The long wait is over. After announcing the club’s creation on May 24 of last year, Oakland Soul takes the field at Stockton Cargo to make history for the Bay Area’s women’s sports landscape as it looks to provide a new opportunity for local athletes.
“I think the word I use the most has been, ‘fun.’ The over-23s group is fun, the college players who are coming in is fun, and the youth players we have are special and talented. It has been really great brining them together because they are all great, they are high level players and they can think at the next level. They know what the Roots and Soul are all about; Saturday is going to be fun,” said coach Jessica Clinton.

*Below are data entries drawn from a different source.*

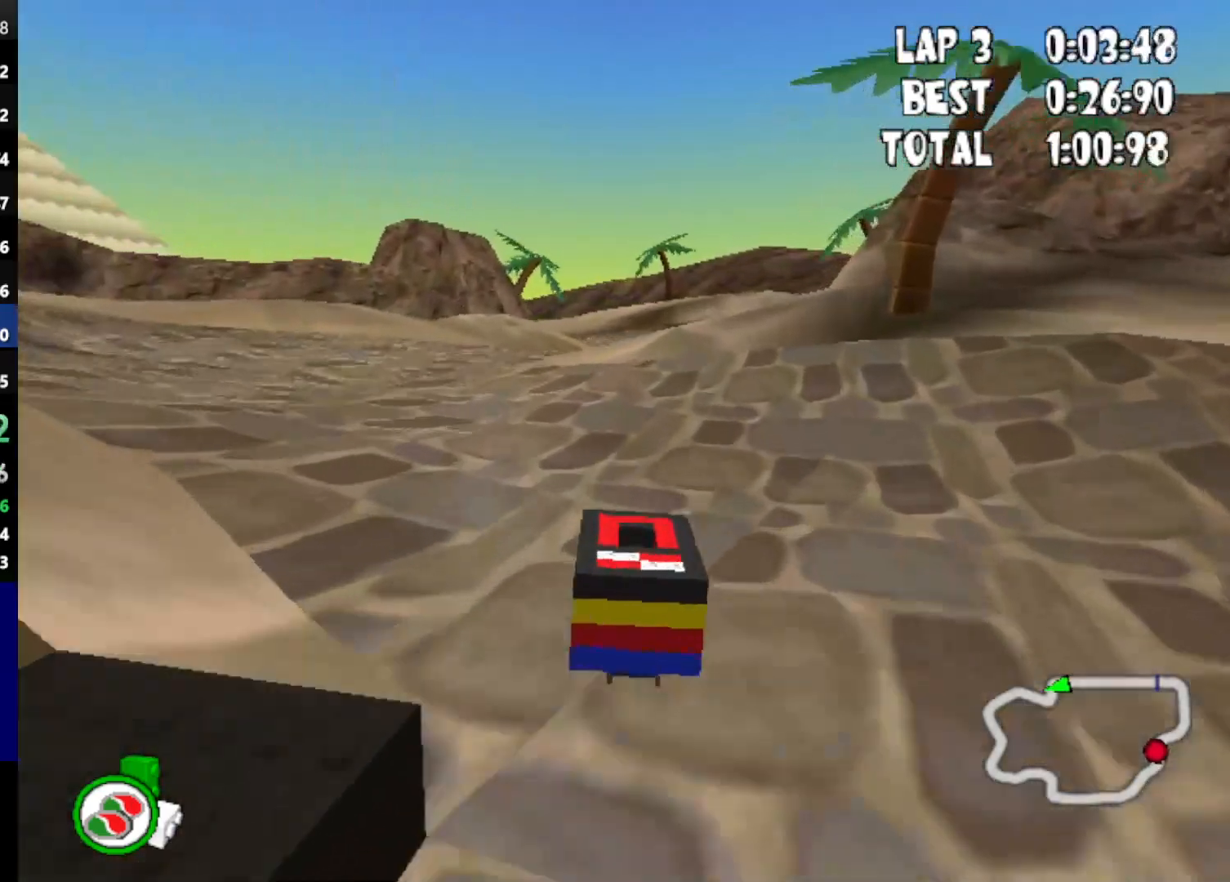
{"keys": ["down", "right", "up"], "events": [[233, "left", "up"], [467, "right", "down"]]}
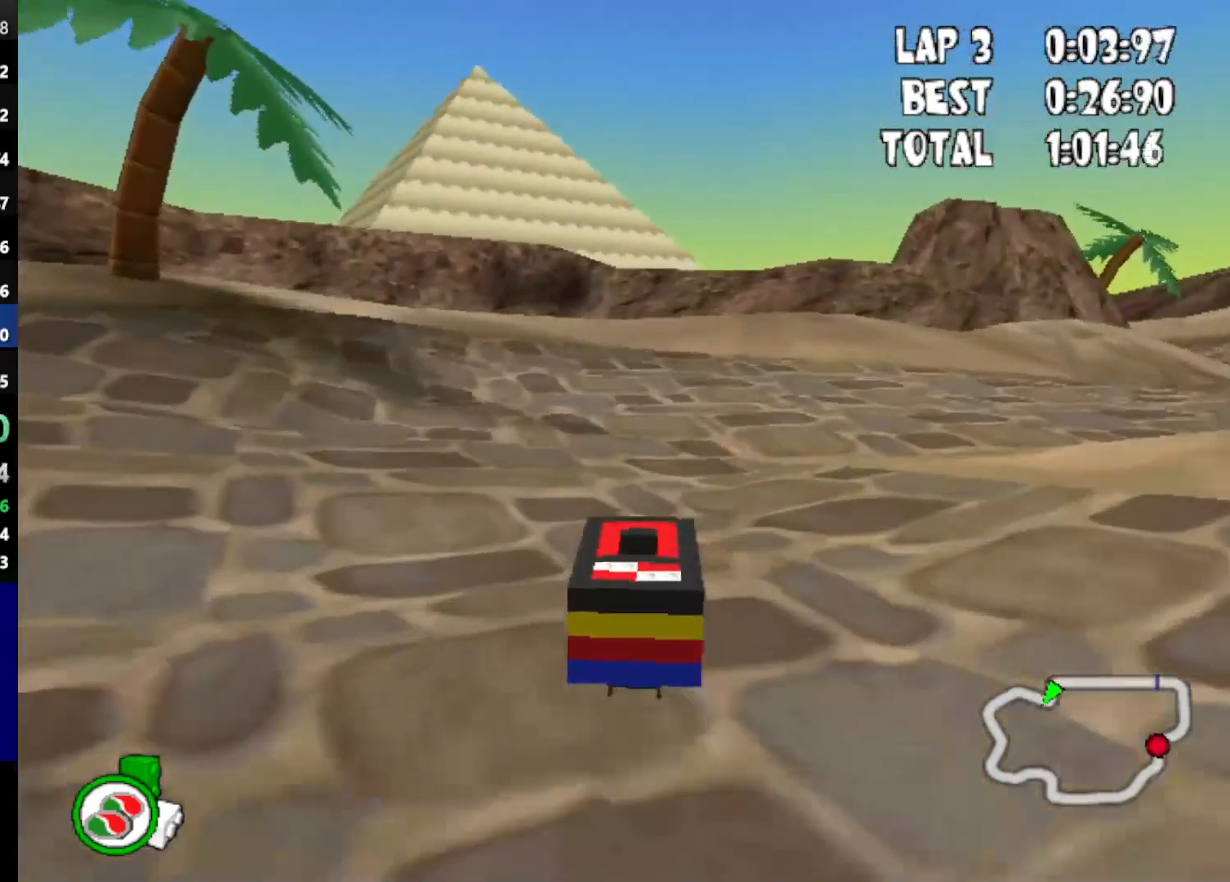
{"keys": ["down", "up"], "events": [[383, "right", "up"]]}
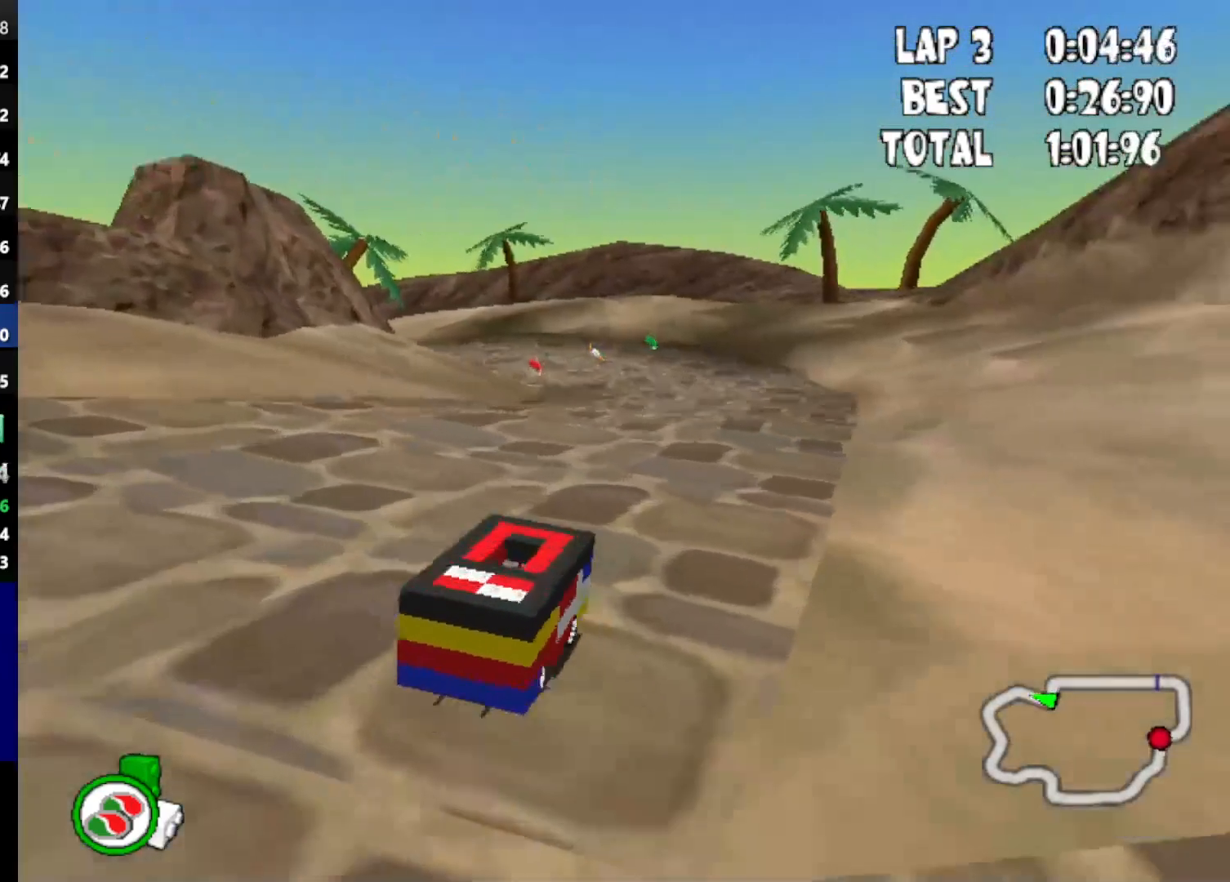
{"keys": ["up"], "events": [[250, "left", "down"], [350, "down", "up"], [400, "left", "up"]]}
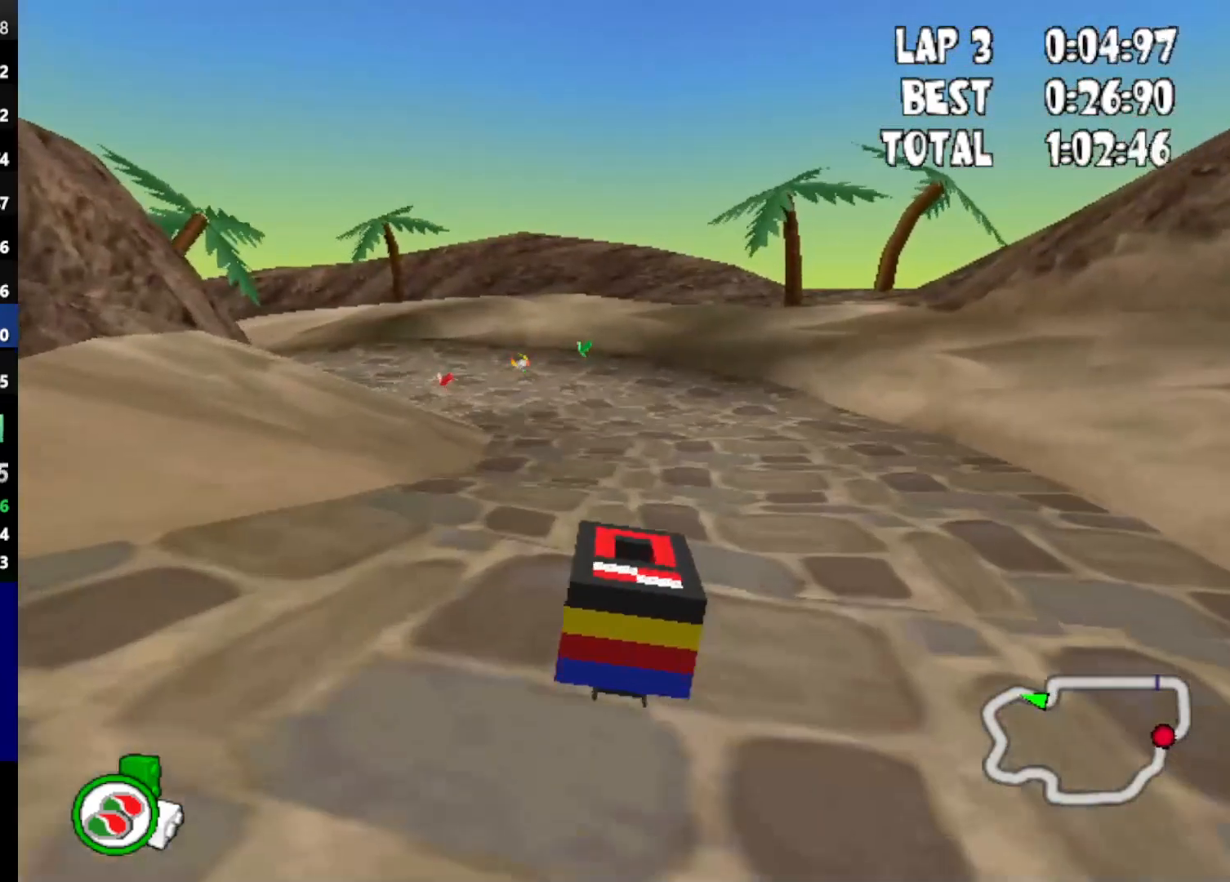
{"keys": ["left", "powerup", "up"], "events": [[367, "powerup", "down"], [467, "left", "down"]]}
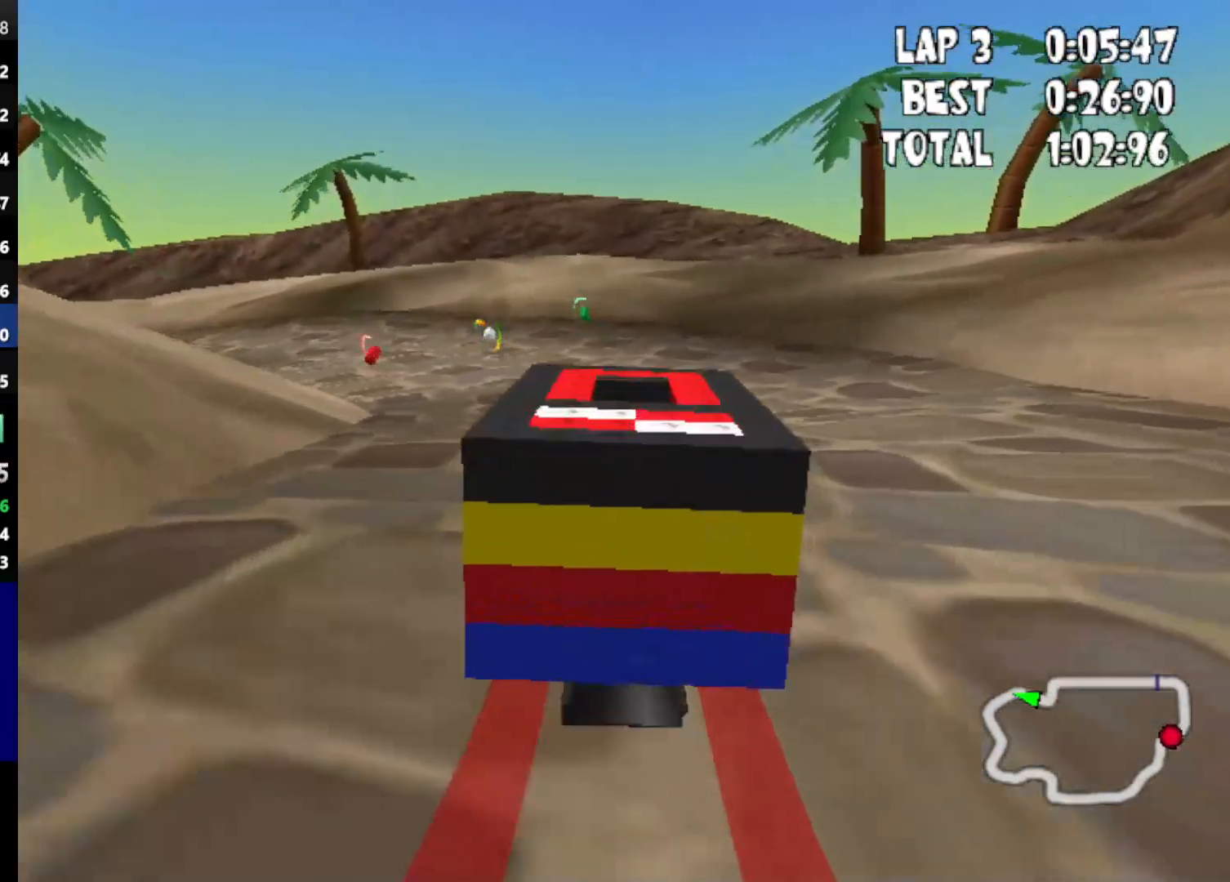
{"keys": ["down", "left", "up"], "events": [[17, "down", "down"], [17, "powerup", "up"], [100, "left", "up"], [383, "left", "down"]]}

Today’s match starts the first of an accelerated 12 game season in the USL W League, which is considered pre-professional on the U.S. Soccer Pyramid. Soul still has plans to jump into the USL Super League, its planned full-fledged pro-league, after the USL launches its new division and the stadium at Malibu Lot is operating.
Although the W League is still considered the amateur level, you wouldn’t be able to tell that when considering the experience what Oakland is bringing together.
“We are on the brink of something amazing. We have players in our system who when NWSL is sending players to the World Cup, we have some players in our system who could be called into NWSL camps and play with those teams,” said Clinton.
Clinton comes to Oakland after spending a month short of eight years as Fordham’s head coach before resigning from the position in November 2021. She led the University to four appearances in the Atlantic 10 Conference tournament in 2015, 2016, 2018, and 2019–including reaching the A-10 Final in 2015. Following her time at Fordham, Clinton returned to her alma mater to become Boston University’s associate head coach for the 2022 season.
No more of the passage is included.